Professor of political economy, Pat Utomi, noted that Nigeria’s economy started nose-diving long before COVID-19 came on the scene, when he said, “You did not need to possess the gift of prophecy or genius to predict the Nigerian economy was bound for where it is now. We got due notice but continued down the path like a group of drunk sailors largely because the political class lacks the personal discipline, organizational skill and moral stock and perhaps the know-how and know-why to step away from a debilitating narcissism to contemplate reality. The desire for legal and sometimes illegal plunder seems to precede reason and good judgment in public choice.”
Buhari has hinged his planned economic reboot on investment in agriculture. Here, he would seem to be on the same wave-length with Utomi, who also believes agriculture and its value chain could offer Nigeria and Nigerians a way out of its current economic quagmire and so lift millions of citizens out extreme of poverty that poor governance ethos has sunk them. Utomi further advises on changing Nigeria’s rent economic narrative for a productive one as the way out of the economic and poverty woods.
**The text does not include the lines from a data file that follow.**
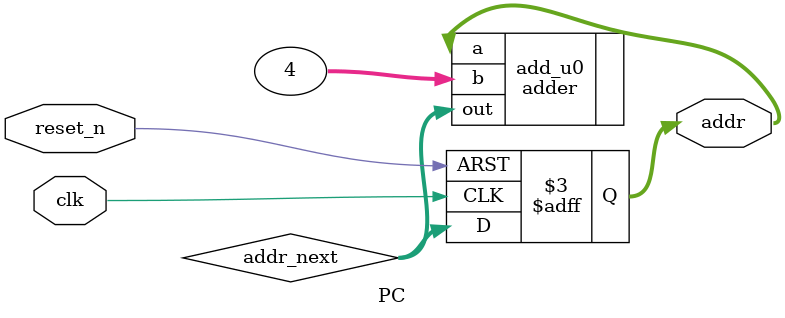
<source format=v>
`timescale 1ns / 1ps

module PC(
    input clk,
    input reset_n,
    output reg [31:0] addr
    );

    wire [31:0] addr_next;
    adder add_u0(
            .a(addr),
            .b(32'd4),
            .out(addr_next)
            );

    always @(posedge clk or negedge reset_n) begin
        if(~reset_n)begin
            addr <= 32'd0;
        end
        else begin
            addr <= addr_next;
        end
    end

endmodule

</source>
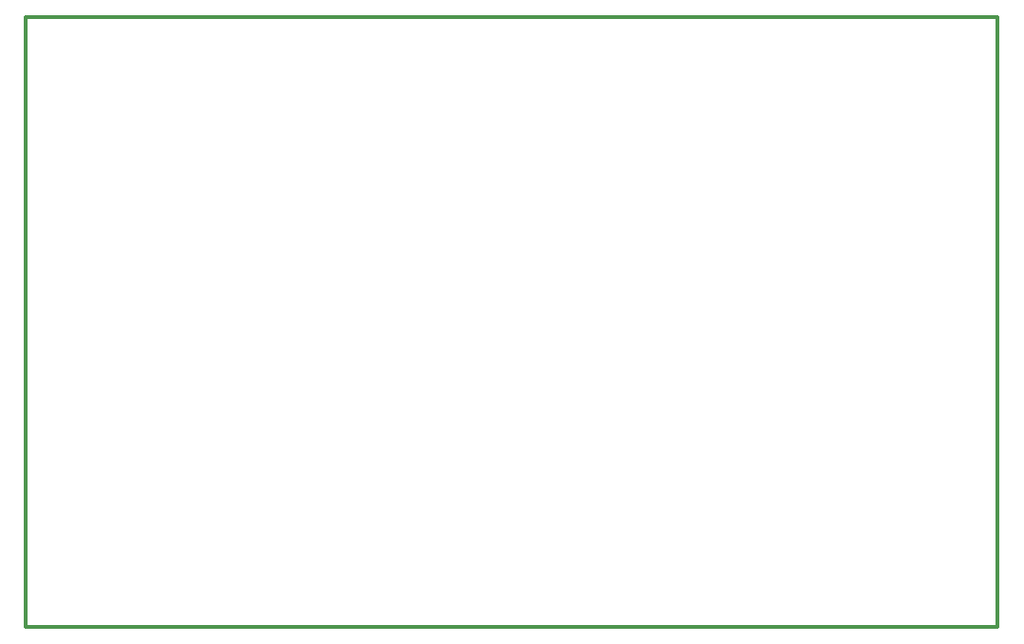
<source format=gbr>
G04 DesignSpark PCB Gerber Version 10.0 Build 5299*
%FSLAX35Y35*%
%MOIN*%
%ADD84C,0.01200*%
X0Y0D02*
D02*
D84*
X600Y600D02*
X341600D01*
Y214700D01*
X600D01*
Y600D01*
X0Y0D02*
M02*

</source>
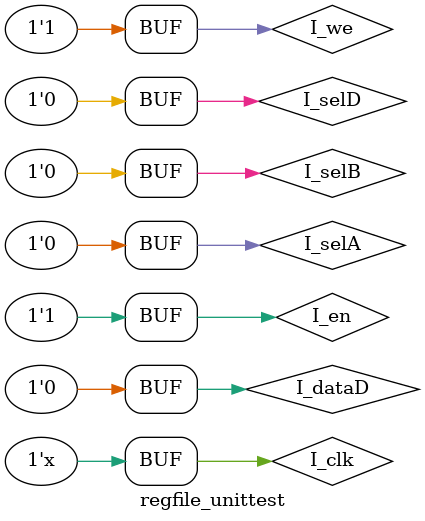
<source format=v>
`timescale 1ns / 1ps

module regfile_unittest();

    reg I_clk;
    reg I_en;
    reg I_we;
    reg I_selA;
    reg I_selB;
    reg I_selD;
    reg I_dataD;
    
    wire O_dataA;
    wire O_dataB;

reg_file reg_test(
    I_clk,
    I_en,
    I_we,
    I_selA,
    I_selB,
    I_selD,
    I_dataD,
     O_dataA,
     O_dataB
);

initial begin
    
    I_clk = 1'd0;
    I_dataD = 0;
    I_en = 0;
    I_selA = 0;
    I_selB = 0;
    I_selD = 0;
    I_we = 0;
    
    #7;
    I_en = 1'b1;
    I_selA = 3'b000;
    I_selB = 3'b001;
    I_selD = 3'b000;
    I_dataD = 16'hffff;
    I_we = 1'b1;
    
    #10;
    I_we = 1'b0;
    I_selD = 3'b010;
    I_dataD = 16'h2222;
    
    #10
    I_we = 1;
    
    #10
    I_dataD = 16'h3333;
    
    #10
    I_we = 0;
    I_selD = 3'b000;
    I_dataD = 16'hFEED;
    
    #10
    I_selD = 3'b000;
    I_dataD = 16'h4444;
    
    #10
    I_we = 1;

    #50
    I_selA = 3'b100;
    I_selB = 3'b100;
    
end

always begin
    #5 I_clk = ~I_clk;
end 

endmodule

</source>
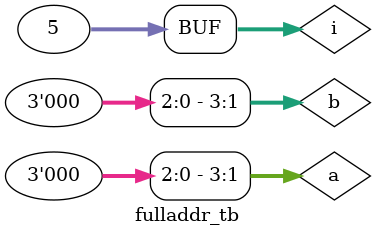
<source format=v>
/**
full adder
- 3 inputs, a and b to add, cin the the carry from a previous stage (if existed)
- 2 outputs, sum is the sum of a, b, cin, cout is the carry if existed

4   4   1      1     4
a + b + cin = {cout, sum}

output
# KERNEL: [0] a='b0000 b='b0000 cin='b0 cout='b0 sum='b0000
# KERNEL: [10] a='b0100 b='b0001 cin='b1 cout='b0 sum='b0110        // a + b + cin: 0100b + 0001b + 1b = 0_0110b (cout = 0b, sum = 0110b)
# KERNEL: [20] a='b0011 b='b1101 cin='b1 cout='b1 sum='b0001        // a + b + cin = 0011b + 1101b + 1b = 1_0001b (cout = 1b, sum = 0001b)
# KERNEL: [30] a='b0101 b='b0010 cin='b1 cout='b0 sum='b1000
# KERNEL: [40] a='b1101 b='b0110 cin='b1 cout='b1 sum='b0100
# KERNEL: [50] a='b1101 b='b1100 cin='b1 cout='b1 sum='b1010

**/

module fulladdr(a, b, cin, sum, cout);

    input [3:0] a;      // cannot be unpacked: input a [3:0]
    input [3:0] b;      // cannot be unpacked: input b [3:0]
    input cin;
    output [3:0] sum;
    output cout;

    //assign sum=(a^b^cin);
    //assign cout=((a&b)|(b&cin)|(a&cin));

    assign {cout, sum} = a + b + cin;

    // always @(a or b or cin) begin
    //     {cout, sum} = a + b + cin;
    // end

endmodule

module fulladdr_tb;
    reg [3:0] a;
    reg [3:0] b;
    reg cin, cout;
    wire [3:0] sum;
    integer i;

    fulladdr fa0 (.a (a), .b (b), .cin (cin), .cout (cout), .sum (sum));

    initial begin 
        a <= 0;
        b <= 0;
        cin <= 0;

      $monitor ("[%0t] a='b%4b b='b%4b cin='b%1b cout='b%1b sum='b%4b", $time, a, b, cin, cout, sum);

        for (i = 0; i < 5; i++) begin
            #10;
            a <= $random;
            b <= $random;
            cin <= $random;
        end
    end
endmodule
</source>
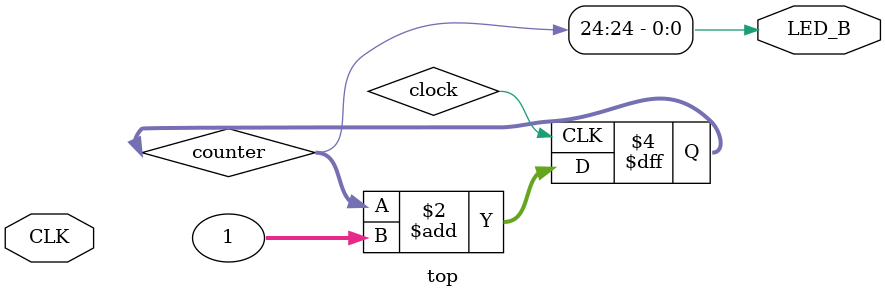
<source format=v>
/* Blink the RGB LED */

module top (
  input CLK,
  output LED_B
);
  reg [31:0] counter=0;

  always@(posedge clock) begin
    counter <= counter +1;
  end

  assign {LED_B} = counter[24];

endmodule

</source>
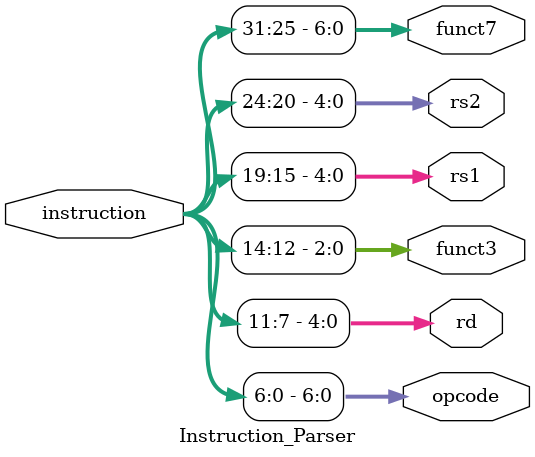
<source format=v>
`timescale 1ns / 1ps

module Instruction_Parser(
    input [31:0] instruction,
    output reg [6:0] opcode,
    output reg [4:0] rd,
    output reg [2:0] funct3,
    output reg [4:0] rs1,
    output reg [4:0] rs2,
    output reg [6:0] funct7
    );
    
    always @(*)
    begin
        opcode = instruction[6:0]; 
        rd = instruction[11:7];
        funct3 = instruction[14:12];
        rs1 = instruction[19:15];
        rs2 = instruction[24:20];
        funct7 = instruction[31:25];
    end
    
endmodule

</source>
According to him, “To begin again, more effectively, requires that we recognise that a few things we do, and positions we take, ostensibly in pursuit of our self-interest, actually negate those interests. The prebendal culture of sharing the national cake instead of building a passion for producing has truly been our ruin. A strategy for how we produce our way out of misery and make the great escape from poverty, for all of our people, must be central to our new mindset.
“It should begin with identifying the ‘Factor Endowments’ on which we want to erect global value chains we can dominate, based on our latent comparative advantage.
“For me, that means broadening competitiveness of agricultural production generally, with specific emphasis on select produce like cassava, sesame seeds, plantain, corn, rice, gum arabic and sorghum for processing in agric/industrial towns for food security and exports for industrial uses. So, the cassava value chain will take us from garri to various snacks and the topmost quality industrial starch and ethanol.”
A good governance programme coordinator for Oxfam in Nigeria, Celestine Okwudili Odu, is worried, just like most disenfranchised Nigerians are, that corruption and skewed economic and political structures are the banes of Nigeria’s development and why poverty will remain a major problem for a long time unless steps are taken to reverse the trend. He also stated that including women in development efforts is a sure way towards bridging the country’s poverty and inequality gaps.
According to Odu, “The government must build a new political and economic system that works for everyone, and not just a fortunate few. The government can make a start by tackling corruption, investing in vital public services, and protecting the rights of women.”